The UFO reached maximum velocity. I let my feet slam back down. I wanted to feel like this all the time, like I was rushing through the universe, everything intense and pressed right up against my skin. The Guy gave a wild, jubilant yell. The giggling girl sounded like she was drowning. At that moment I knew every single person on the ride wanted it to go faster, faster, blood pooling at the backs of our skulls, until we were tingling and dizzy and flew apart into a million particles of happiness.
I had trouble getting my balance when we came down. The Guy rooted in his pocket for something. He took my hand.
“What—”
He pressed a five dollar bill into my palm. “You win.”
I felt weirdly sheepish. I didn’t want to take his money. “I was just kidding.”
“I’m a man of my word.”
Yes. You’re a man, a very pretty one who’s being very nice to me, and I don’t know what the hell I’m doing.
“Fine. Let’s support the economy,” I said, waving the bill at the game stalls.
We decided the least-rigged game was the water gun race, because it had a winner every round. I paid up and sat next to a little boy whose mom stood behind him, maneuvering his arms like a puppet. On my other side was a fat drunk guy who smelled like sausage. He leered at me.
This would be cake.
I grabbed my WWII-era machine water gun and took aim at the bullseye dead ahead. The carnie counted down. Three. Two.
I brushed Fatso’s bare leg with my calf.
One.
Fssssshhhhhh.
The little boy lost before it even began. He started crying, and his mom snapped at him and seized the gun. She only managed to squirt out a tragic, flaccid little stream before her kid burst into wails and she pulled him off the seat.
“And Seven drops out,” The Guy announced, as the carnie stared at us with sullen boredom. “A sad day for Team Seven. Six has the lead now, but Five is gaining fast.”
I hit my bullseye flawlessly. My marker rose smooth and steady.
Fatso had pretty good aim, too. We were neck and neck.
I rubbed my calf along his hairy shin.
“But wait! Five is falling behind! He seems to be losing focus. Can he pull it together?”
I hooked my foot around the back of Fatso’s leg. Dragged my toes up his meaty hamhock.
Ding ding ding!
“Winner! Number Six by a landslide.”
I turned a huge smile on Fatso. “Sorry, mister.”
He wasn’t mad at all. His piggish eyes gleamed. “I got another game you can beat me at.”
“Dad,” I said brightly, “this man wants to play a different game with me.”
Fatso heaved himself off the stool, his hands up in the surrender/I-didn’t-touch-her position, and backed into the crowd.
“You’re a dangerous girl,” The Guy said softly.
I made a gun with my fingers and blew imaginary smoke away.

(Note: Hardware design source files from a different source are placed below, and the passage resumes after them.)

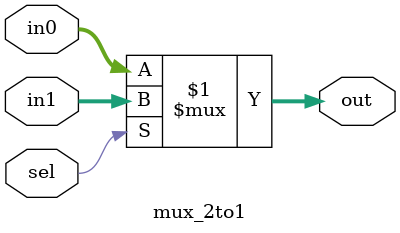
<source format=v>
module mux_2to1 (
    input wire [7:0] in0,   // 8-bit input 0
    input wire [7:0] in1,   // 8-bit input 1
    input wire sel,         // Selection signal (0 for in0, 1 for in1)
    output wire [7:0] out   // 8-bit output
);

    assign out = sel ? in1 : in0;
    
endmodule
</source>
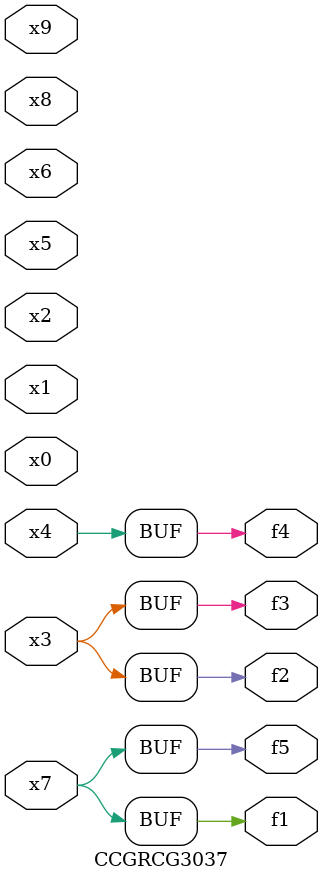
<source format=v>
module CCGRCG3037(
	input x0, x1, x2, x3, x4, x5, x6, x7, x8, x9,
	output f1, f2, f3, f4, f5
);
	assign f1 = x7;
	assign f2 = x3;
	assign f3 = x3;
	assign f4 = x4;
	assign f5 = x7;
endmodule

</source>
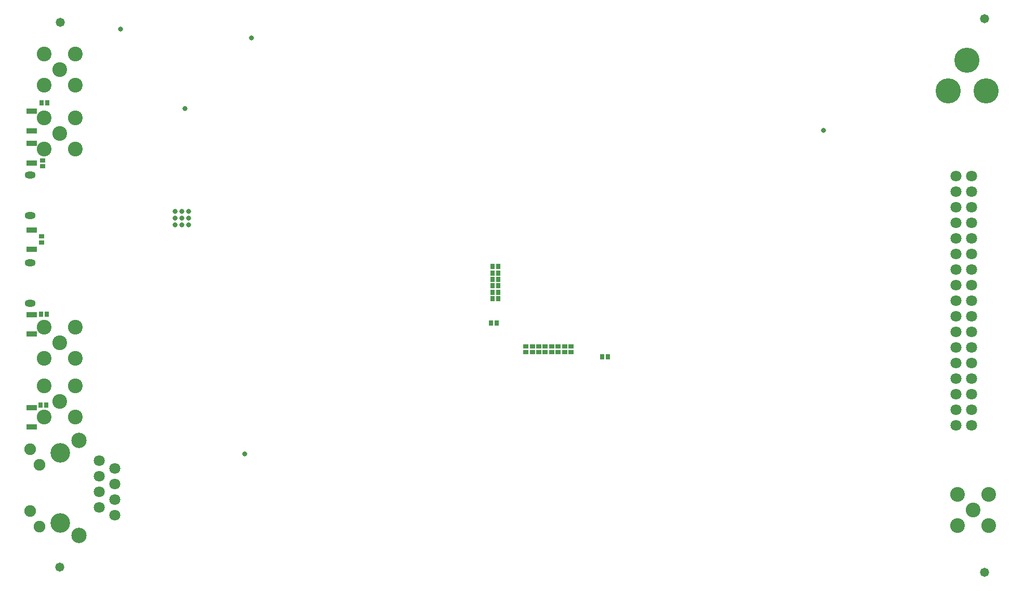
<source format=gbs>
G04 Layer_Color=16711935*
%FSLAX25Y25*%
%MOIN*%
G70*
G01*
G75*
%ADD109R,0.03084X0.03241*%
%ADD132R,0.03241X0.03084*%
%ADD169C,0.09461*%
%ADD170C,0.05800*%
%ADD171O,0.07099X0.04343*%
%ADD172C,0.12598*%
%ADD173C,0.09855*%
%ADD174C,0.07493*%
%ADD175C,0.07099*%
%ADD176C,0.16154*%
%ADD177C,0.03162*%
%ADD178R,0.06706X0.03556*%
D109*
X812050Y230900D02*
D03*
X808350D02*
D03*
X812650Y425000D02*
D03*
X808950D02*
D03*
X812250Y289100D02*
D03*
X808550D02*
D03*
X1098350Y319700D02*
D03*
X1102050D02*
D03*
X1098350Y315600D02*
D03*
X1102050D02*
D03*
X1098350Y311500D02*
D03*
X1102050D02*
D03*
X1098350Y307400D02*
D03*
X1102050D02*
D03*
X1098350Y303300D02*
D03*
X1102050D02*
D03*
X1098350Y299200D02*
D03*
X1102050D02*
D03*
X1097350Y283400D02*
D03*
X1101050D02*
D03*
X1172450Y261700D02*
D03*
X1168750D02*
D03*
D132*
X809800Y384050D02*
D03*
Y387750D02*
D03*
X809000Y335350D02*
D03*
Y339050D02*
D03*
X1123900Y264950D02*
D03*
Y268650D02*
D03*
X1148600Y264950D02*
D03*
Y268650D02*
D03*
X1128000Y264950D02*
D03*
Y268650D02*
D03*
X1132100Y264950D02*
D03*
Y268650D02*
D03*
X1136200Y264950D02*
D03*
Y268650D02*
D03*
X1140300Y264950D02*
D03*
Y268650D02*
D03*
X1119800Y264950D02*
D03*
Y268650D02*
D03*
X1144500Y264950D02*
D03*
Y268650D02*
D03*
D169*
X810600Y260800D02*
D03*
Y280800D02*
D03*
X830600D02*
D03*
Y260800D02*
D03*
X820600Y270800D02*
D03*
X810600Y223100D02*
D03*
Y243100D02*
D03*
X830600D02*
D03*
Y223100D02*
D03*
X820600Y233100D02*
D03*
X810600Y395100D02*
D03*
Y415100D02*
D03*
X830600D02*
D03*
Y395100D02*
D03*
X820600Y405100D02*
D03*
X810600Y436100D02*
D03*
Y456100D02*
D03*
X830600D02*
D03*
Y436100D02*
D03*
X820600Y446100D02*
D03*
X1406700Y163600D02*
D03*
X1396700Y173600D02*
D03*
Y153600D02*
D03*
X1416700D02*
D03*
Y173600D02*
D03*
D170*
X820900Y476600D02*
D03*
X1414046Y478966D02*
D03*
X1413947Y123466D02*
D03*
X820700Y126800D02*
D03*
D171*
X801500Y352384D02*
D03*
Y378368D02*
D03*
Y296100D02*
D03*
Y322084D02*
D03*
D172*
X821100Y155200D02*
D03*
Y200200D02*
D03*
D173*
X833100Y147200D02*
D03*
Y208200D02*
D03*
D174*
X801800Y162800D02*
D03*
X807800Y152800D02*
D03*
Y192600D02*
D03*
X801800Y202600D02*
D03*
D175*
X856100Y160200D02*
D03*
X846100Y165200D02*
D03*
X856100Y170200D02*
D03*
X846100Y175200D02*
D03*
X856100Y180200D02*
D03*
Y190200D02*
D03*
X846100Y195200D02*
D03*
Y185200D02*
D03*
X1405600Y367700D02*
D03*
X1395600D02*
D03*
X1405600Y377700D02*
D03*
X1395600D02*
D03*
X1405600Y317700D02*
D03*
X1395600D02*
D03*
X1405600Y327700D02*
D03*
X1395600D02*
D03*
Y337700D02*
D03*
X1405600D02*
D03*
X1395600Y347700D02*
D03*
X1405600D02*
D03*
X1395600Y357700D02*
D03*
X1405600D02*
D03*
Y267700D02*
D03*
X1395600D02*
D03*
X1405600Y277700D02*
D03*
X1395600D02*
D03*
Y287700D02*
D03*
X1405600D02*
D03*
X1395600Y297700D02*
D03*
X1405600D02*
D03*
X1395600Y307700D02*
D03*
X1405600D02*
D03*
Y217700D02*
D03*
X1395600D02*
D03*
X1405600Y227700D02*
D03*
X1395600D02*
D03*
Y237700D02*
D03*
X1405600D02*
D03*
X1395600Y247700D02*
D03*
X1405600D02*
D03*
X1395600Y257700D02*
D03*
X1405600D02*
D03*
D176*
X1390500Y432600D02*
D03*
X1402705Y452285D02*
D03*
X1414909Y432600D02*
D03*
D177*
X859600Y472100D02*
D03*
X939400Y199400D02*
D03*
X894669Y355031D02*
D03*
X899000D02*
D03*
X903331D02*
D03*
X894669Y350700D02*
D03*
X899000D02*
D03*
X903331D02*
D03*
X894669Y346369D02*
D03*
X899000D02*
D03*
X903331D02*
D03*
X900900Y421200D02*
D03*
X943500Y466600D02*
D03*
X1310500Y407300D02*
D03*
D178*
X802584Y229301D02*
D03*
Y216899D02*
D03*
X802784Y289001D02*
D03*
Y276599D02*
D03*
X802584Y343301D02*
D03*
Y330899D02*
D03*
X802684Y398701D02*
D03*
Y386299D02*
D03*
Y419401D02*
D03*
Y406999D02*
D03*
M02*

</source>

My choice of prize was a weepy-eyed velvet pony. It was the look on its face—soulful, hopeful, earnest—that appealed to me. I crushed it to my chest, getting my smell all over it as we strolled aimlessly through the crowd. Mostly older, drunker people now. Two veiny guys yelling, inching into each other’s faces. A man chasing a woman who kept saying it was too late, he blew it.
“I’m thirsty,” The Guy said. “You want something?”
I shrugged, which apparently meant yes. He bought two plastic cups of beer.
“How old are you?” he said again as he watched me drink.
“Twenty-one.”
“When’s your birthday?” he said fast.
My reply was just as quick. “August 17, 1992.” I’ve memorized dates for getting into clubs since the dawn of time. Last year I was born in 1991.
He relaxed, smiling, sipping. “Congratulations. You can do everything now but be the President.”
I thought about why he was so fixated on my age. What he was thinking of doing.
“Are you in college?” he said.
“Dropped out.”
“Why?”
“To strip.”
His eyebrows rose. I laughed.
“Kidding. I never went.”
We still hadn’t told each other our names. It was beginning to feel deliberate.
“You’re not from around here,” I said.
He gave me a funny look, half flattered, half perplexed. “Why do you say that?”
“For starters, stripping is a respectable profession in these parts. It’s gainful employment. Plus you don’t have an accent.”
“Neither do you.”
“Well, golly, Mr. Man,” I drawled, “you sure are right about that.”
He laughed. “So you hide it. You’ve reinvented yourself. A self-made woman.”
I think he’d been drinking earlier that night, like me. His eyes were glassy and a bit feverish.
“Maybe,” I said mysteriously, trying on the idea in my head. A self-made woman. I threw back the rest of my beer. The Guy stared at my throat, and I swanned for him as I swallowed. When my head came down my eyes were lazily half-closed, my mouth pouty. That f**k-me look I’ve used to great effect on other men.
The Guy averted his eyes. Took a drink. Scanned the crowd.
I felt stupid. I hugged the stuffed pony under my arm.
“Why are you here alone?” I said.
“What?”
“I said—”
He touched my elbow and bent close. “You want to go somewhere quieter where we can actually talk?”